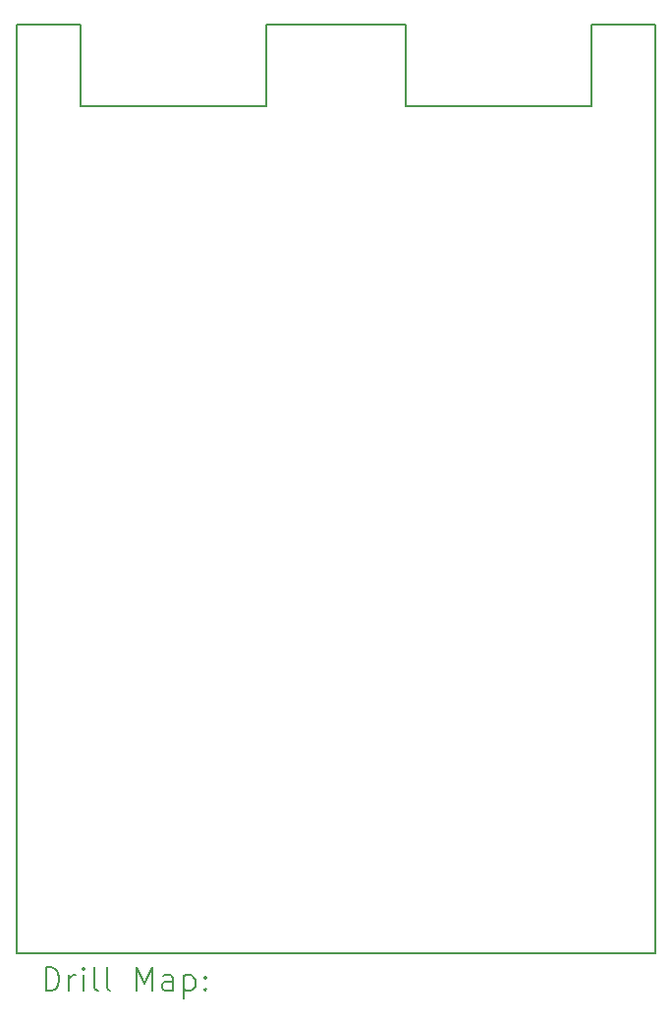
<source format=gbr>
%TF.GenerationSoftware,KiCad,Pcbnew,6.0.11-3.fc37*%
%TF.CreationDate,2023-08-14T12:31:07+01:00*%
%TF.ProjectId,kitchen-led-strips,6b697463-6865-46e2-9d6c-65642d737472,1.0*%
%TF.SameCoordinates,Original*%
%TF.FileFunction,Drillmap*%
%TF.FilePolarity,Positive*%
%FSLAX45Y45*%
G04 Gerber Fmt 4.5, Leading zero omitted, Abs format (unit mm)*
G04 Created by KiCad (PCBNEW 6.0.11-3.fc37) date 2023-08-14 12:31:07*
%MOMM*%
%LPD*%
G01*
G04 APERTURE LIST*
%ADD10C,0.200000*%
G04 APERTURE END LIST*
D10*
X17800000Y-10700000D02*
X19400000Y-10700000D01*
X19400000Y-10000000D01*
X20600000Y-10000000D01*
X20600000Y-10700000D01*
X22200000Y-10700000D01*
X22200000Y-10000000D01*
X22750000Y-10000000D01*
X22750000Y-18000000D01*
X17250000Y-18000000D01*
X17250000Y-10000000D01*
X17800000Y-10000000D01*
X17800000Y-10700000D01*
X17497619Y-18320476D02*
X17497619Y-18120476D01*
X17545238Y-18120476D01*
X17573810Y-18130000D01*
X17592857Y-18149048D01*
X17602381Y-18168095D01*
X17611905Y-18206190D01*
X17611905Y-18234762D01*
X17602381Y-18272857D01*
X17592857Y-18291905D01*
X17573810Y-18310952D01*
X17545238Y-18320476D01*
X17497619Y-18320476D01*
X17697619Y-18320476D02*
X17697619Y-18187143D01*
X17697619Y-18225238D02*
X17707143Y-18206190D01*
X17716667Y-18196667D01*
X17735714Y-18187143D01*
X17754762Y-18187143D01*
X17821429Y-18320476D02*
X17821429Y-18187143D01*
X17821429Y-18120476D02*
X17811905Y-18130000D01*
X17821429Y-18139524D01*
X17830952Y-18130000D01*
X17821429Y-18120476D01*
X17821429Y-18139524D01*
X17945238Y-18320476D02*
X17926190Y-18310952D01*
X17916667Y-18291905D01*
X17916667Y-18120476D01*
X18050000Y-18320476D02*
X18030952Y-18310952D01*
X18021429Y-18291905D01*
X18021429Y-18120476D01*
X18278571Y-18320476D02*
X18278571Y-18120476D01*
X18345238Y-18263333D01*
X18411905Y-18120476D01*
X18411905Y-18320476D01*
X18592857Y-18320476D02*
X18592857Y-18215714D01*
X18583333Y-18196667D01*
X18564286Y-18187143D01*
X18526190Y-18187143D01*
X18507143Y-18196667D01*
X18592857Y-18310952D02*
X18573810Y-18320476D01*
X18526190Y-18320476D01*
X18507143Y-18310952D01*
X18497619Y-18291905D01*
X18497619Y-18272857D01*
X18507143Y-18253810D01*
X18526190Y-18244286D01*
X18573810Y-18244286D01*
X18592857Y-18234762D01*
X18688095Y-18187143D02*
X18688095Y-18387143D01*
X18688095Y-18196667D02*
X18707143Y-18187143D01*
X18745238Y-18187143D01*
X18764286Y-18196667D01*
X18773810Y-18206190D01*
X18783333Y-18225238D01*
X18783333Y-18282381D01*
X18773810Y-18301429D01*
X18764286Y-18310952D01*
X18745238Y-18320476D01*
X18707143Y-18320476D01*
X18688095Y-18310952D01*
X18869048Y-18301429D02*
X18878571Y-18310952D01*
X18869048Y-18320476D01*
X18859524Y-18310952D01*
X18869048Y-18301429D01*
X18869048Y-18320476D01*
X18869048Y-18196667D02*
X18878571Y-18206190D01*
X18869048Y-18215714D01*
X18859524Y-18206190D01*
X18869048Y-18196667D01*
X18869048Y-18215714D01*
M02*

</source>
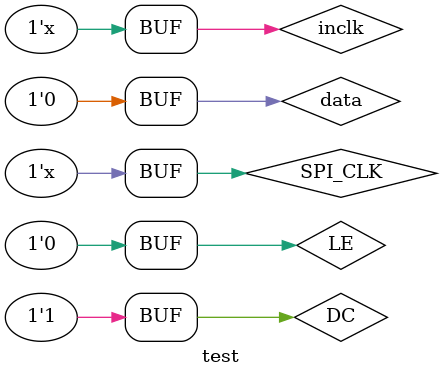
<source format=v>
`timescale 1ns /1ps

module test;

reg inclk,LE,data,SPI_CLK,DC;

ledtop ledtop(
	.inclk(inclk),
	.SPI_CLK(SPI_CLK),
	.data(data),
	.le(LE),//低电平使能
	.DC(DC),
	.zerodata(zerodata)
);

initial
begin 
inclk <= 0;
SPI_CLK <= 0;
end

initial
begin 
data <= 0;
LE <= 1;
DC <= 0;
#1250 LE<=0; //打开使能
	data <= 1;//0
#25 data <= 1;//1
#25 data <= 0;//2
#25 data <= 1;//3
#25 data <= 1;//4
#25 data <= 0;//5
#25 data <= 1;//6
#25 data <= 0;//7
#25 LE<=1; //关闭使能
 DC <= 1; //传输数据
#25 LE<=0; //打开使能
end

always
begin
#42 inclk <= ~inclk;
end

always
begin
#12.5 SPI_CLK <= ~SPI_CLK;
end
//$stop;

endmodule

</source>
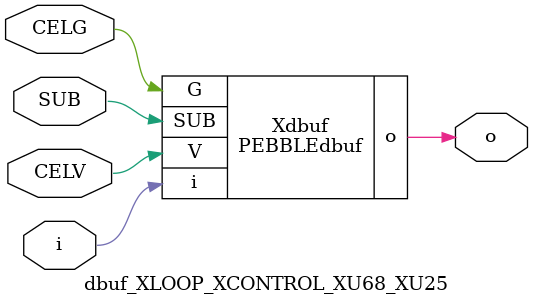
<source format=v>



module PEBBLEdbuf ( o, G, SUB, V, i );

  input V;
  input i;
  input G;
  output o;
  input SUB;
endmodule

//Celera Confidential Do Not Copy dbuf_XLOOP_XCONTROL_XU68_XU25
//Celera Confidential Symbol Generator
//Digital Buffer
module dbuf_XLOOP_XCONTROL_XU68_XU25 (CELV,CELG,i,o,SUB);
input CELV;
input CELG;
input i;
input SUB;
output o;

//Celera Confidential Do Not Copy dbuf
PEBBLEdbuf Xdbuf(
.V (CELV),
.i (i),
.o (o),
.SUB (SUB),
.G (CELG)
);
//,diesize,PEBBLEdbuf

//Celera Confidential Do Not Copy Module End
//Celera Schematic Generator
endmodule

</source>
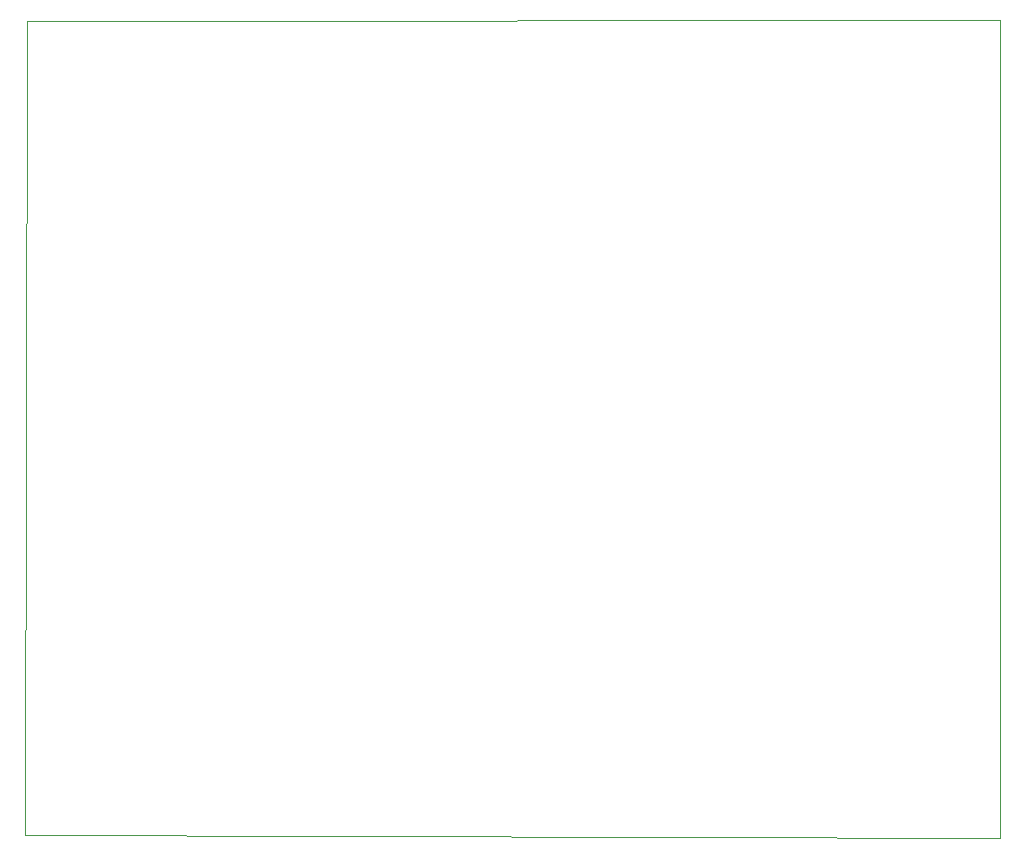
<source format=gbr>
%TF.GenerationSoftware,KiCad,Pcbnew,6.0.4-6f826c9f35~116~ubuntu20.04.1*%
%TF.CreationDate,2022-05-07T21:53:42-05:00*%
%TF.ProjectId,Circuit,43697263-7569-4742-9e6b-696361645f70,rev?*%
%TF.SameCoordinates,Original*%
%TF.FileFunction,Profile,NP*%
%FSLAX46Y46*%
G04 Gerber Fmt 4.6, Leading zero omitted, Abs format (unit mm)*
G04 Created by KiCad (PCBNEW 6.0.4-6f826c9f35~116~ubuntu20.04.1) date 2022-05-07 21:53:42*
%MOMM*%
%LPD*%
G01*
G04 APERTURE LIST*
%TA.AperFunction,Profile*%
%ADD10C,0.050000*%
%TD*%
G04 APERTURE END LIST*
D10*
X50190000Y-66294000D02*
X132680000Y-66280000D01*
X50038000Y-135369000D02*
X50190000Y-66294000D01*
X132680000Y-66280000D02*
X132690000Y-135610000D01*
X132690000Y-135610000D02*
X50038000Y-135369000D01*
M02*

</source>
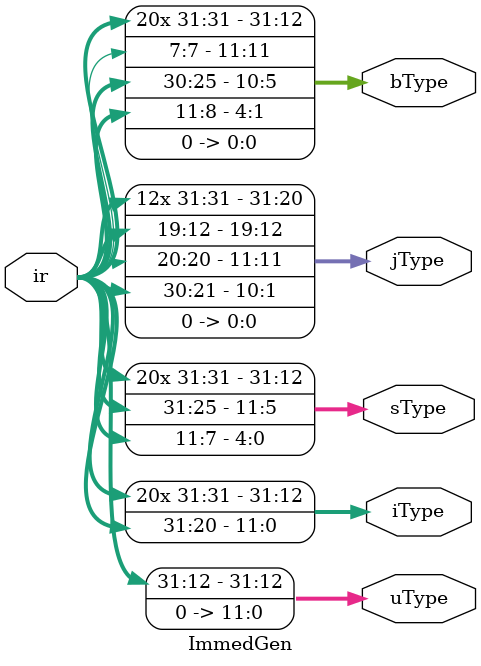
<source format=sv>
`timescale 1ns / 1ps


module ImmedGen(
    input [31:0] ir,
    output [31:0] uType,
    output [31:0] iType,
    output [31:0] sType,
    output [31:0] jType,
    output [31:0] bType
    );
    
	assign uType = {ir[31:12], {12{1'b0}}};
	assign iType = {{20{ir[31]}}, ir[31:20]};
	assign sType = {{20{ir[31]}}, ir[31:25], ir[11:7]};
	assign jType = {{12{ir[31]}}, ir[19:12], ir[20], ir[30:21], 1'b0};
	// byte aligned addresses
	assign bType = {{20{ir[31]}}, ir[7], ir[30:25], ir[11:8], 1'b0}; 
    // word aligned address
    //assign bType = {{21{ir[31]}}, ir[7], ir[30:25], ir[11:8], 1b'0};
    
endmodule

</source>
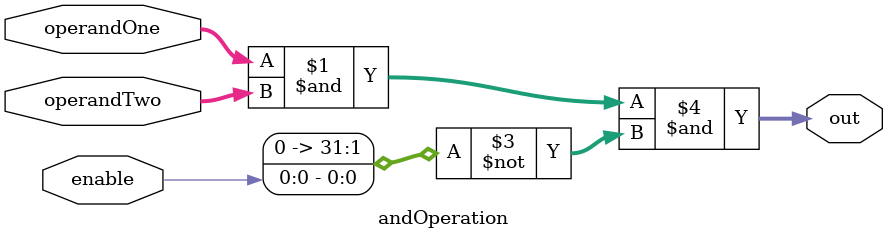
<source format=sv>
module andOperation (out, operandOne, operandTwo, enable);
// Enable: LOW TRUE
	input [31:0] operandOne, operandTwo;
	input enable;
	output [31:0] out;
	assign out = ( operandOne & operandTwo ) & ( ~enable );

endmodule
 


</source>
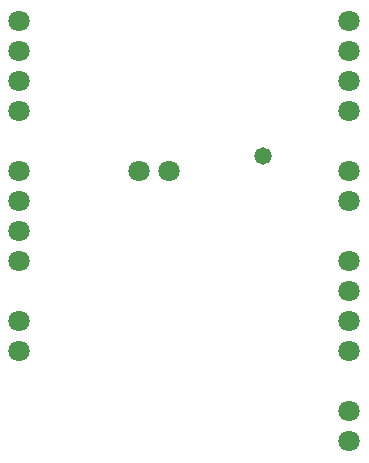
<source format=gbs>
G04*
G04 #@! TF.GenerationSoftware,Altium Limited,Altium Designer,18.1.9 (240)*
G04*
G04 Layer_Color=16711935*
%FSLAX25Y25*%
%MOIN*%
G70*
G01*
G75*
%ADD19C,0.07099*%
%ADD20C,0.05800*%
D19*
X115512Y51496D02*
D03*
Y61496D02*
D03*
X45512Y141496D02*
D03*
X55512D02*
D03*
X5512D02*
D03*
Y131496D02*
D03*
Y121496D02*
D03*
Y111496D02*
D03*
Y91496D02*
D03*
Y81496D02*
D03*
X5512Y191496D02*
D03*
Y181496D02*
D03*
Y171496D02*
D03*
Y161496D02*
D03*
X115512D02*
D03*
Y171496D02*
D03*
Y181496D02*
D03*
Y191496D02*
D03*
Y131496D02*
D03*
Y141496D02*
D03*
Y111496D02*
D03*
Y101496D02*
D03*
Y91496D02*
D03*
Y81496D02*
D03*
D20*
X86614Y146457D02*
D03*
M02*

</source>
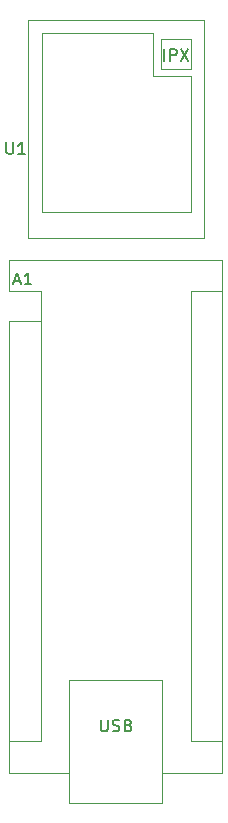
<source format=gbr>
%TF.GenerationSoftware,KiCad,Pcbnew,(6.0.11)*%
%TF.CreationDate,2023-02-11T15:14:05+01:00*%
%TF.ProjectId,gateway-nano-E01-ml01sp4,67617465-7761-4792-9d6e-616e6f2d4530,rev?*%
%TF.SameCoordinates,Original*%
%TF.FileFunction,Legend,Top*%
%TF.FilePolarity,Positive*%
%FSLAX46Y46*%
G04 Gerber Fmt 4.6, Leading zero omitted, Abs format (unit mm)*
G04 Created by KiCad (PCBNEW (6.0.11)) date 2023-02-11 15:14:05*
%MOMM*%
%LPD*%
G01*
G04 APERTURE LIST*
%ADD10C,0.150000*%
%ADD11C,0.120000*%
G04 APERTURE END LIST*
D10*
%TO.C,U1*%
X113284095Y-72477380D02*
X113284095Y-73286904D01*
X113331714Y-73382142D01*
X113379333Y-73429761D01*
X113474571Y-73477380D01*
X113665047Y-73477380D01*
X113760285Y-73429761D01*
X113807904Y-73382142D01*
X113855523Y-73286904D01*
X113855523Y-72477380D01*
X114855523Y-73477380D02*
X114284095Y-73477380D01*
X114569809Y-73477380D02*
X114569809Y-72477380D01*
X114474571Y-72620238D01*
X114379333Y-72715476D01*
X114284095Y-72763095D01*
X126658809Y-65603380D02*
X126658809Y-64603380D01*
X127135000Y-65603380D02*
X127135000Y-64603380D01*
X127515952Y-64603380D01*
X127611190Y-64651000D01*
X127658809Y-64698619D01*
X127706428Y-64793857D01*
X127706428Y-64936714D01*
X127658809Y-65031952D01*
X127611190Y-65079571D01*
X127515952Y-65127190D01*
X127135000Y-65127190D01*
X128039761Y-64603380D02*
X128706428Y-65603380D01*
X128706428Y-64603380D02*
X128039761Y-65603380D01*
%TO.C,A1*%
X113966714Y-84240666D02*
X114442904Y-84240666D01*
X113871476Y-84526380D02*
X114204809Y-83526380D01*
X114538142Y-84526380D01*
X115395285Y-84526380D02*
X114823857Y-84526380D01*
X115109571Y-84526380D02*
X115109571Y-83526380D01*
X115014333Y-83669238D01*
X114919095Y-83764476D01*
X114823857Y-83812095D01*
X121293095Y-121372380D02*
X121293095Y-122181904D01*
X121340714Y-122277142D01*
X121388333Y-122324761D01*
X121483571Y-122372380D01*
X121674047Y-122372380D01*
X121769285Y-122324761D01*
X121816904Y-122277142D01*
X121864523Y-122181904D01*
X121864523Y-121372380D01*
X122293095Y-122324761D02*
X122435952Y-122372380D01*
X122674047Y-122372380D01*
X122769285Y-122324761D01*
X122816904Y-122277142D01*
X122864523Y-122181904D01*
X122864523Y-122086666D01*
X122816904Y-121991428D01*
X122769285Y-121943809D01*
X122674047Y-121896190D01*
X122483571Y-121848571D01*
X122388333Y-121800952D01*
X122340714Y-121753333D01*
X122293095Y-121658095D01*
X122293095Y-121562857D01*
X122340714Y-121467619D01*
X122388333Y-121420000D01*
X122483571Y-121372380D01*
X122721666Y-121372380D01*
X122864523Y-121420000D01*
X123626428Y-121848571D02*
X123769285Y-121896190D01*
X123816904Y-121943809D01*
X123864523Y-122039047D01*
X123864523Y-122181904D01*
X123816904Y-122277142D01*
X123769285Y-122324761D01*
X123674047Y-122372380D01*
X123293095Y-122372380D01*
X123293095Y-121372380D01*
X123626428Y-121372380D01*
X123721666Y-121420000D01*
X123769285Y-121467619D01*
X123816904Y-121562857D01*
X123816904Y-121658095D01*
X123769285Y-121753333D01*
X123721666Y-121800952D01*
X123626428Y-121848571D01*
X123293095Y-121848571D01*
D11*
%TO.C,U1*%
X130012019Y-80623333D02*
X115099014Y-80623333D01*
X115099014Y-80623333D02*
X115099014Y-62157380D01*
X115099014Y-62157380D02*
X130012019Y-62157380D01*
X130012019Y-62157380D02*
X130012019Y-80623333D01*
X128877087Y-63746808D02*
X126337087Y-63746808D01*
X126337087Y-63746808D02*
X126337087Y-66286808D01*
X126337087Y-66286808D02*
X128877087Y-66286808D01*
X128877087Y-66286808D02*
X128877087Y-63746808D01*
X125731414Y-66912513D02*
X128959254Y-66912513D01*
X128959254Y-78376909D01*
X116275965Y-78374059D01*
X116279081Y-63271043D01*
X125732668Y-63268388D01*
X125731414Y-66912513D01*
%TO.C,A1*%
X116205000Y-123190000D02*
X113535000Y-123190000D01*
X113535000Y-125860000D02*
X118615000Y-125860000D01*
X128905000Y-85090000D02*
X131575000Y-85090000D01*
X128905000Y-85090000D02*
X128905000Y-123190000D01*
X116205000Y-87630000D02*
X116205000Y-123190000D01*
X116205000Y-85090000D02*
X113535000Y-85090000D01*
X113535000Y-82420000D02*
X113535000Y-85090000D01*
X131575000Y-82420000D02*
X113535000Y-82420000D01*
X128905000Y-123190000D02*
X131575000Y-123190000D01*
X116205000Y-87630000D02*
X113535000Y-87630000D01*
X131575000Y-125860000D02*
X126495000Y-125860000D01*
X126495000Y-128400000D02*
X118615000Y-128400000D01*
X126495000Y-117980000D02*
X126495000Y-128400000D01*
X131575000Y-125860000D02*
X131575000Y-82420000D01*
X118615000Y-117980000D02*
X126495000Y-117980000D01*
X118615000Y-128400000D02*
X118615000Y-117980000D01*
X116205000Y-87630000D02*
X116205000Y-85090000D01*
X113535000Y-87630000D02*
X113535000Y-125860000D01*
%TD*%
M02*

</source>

### Task to carry out
An exact copy of the lines above, from the one containing "X121293095Y-121372380D02*" down to the one containing "X122483571Y-121372380D01*" and including both, is the whole answer; retype it and nothing else.

### Exercise solution
X121293095Y-121372380D02*
X121293095Y-122181904D01*
X121340714Y-122277142D01*
X121388333Y-122324761D01*
X121483571Y-122372380D01*
X121674047Y-122372380D01*
X121769285Y-122324761D01*
X121816904Y-122277142D01*
X121864523Y-122181904D01*
X121864523Y-121372380D01*
X122293095Y-122324761D02*
X122435952Y-122372380D01*
X122674047Y-122372380D01*
X122769285Y-122324761D01*
X122816904Y-122277142D01*
X122864523Y-122181904D01*
X122864523Y-122086666D01*
X122816904Y-121991428D01*
X122769285Y-121943809D01*
X122674047Y-121896190D01*
X122483571Y-121848571D01*
X122388333Y-121800952D01*
X122340714Y-121753333D01*
X122293095Y-121658095D01*
X122293095Y-121562857D01*
X122340714Y-121467619D01*
X122388333Y-121420000D01*
X122483571Y-121372380D01*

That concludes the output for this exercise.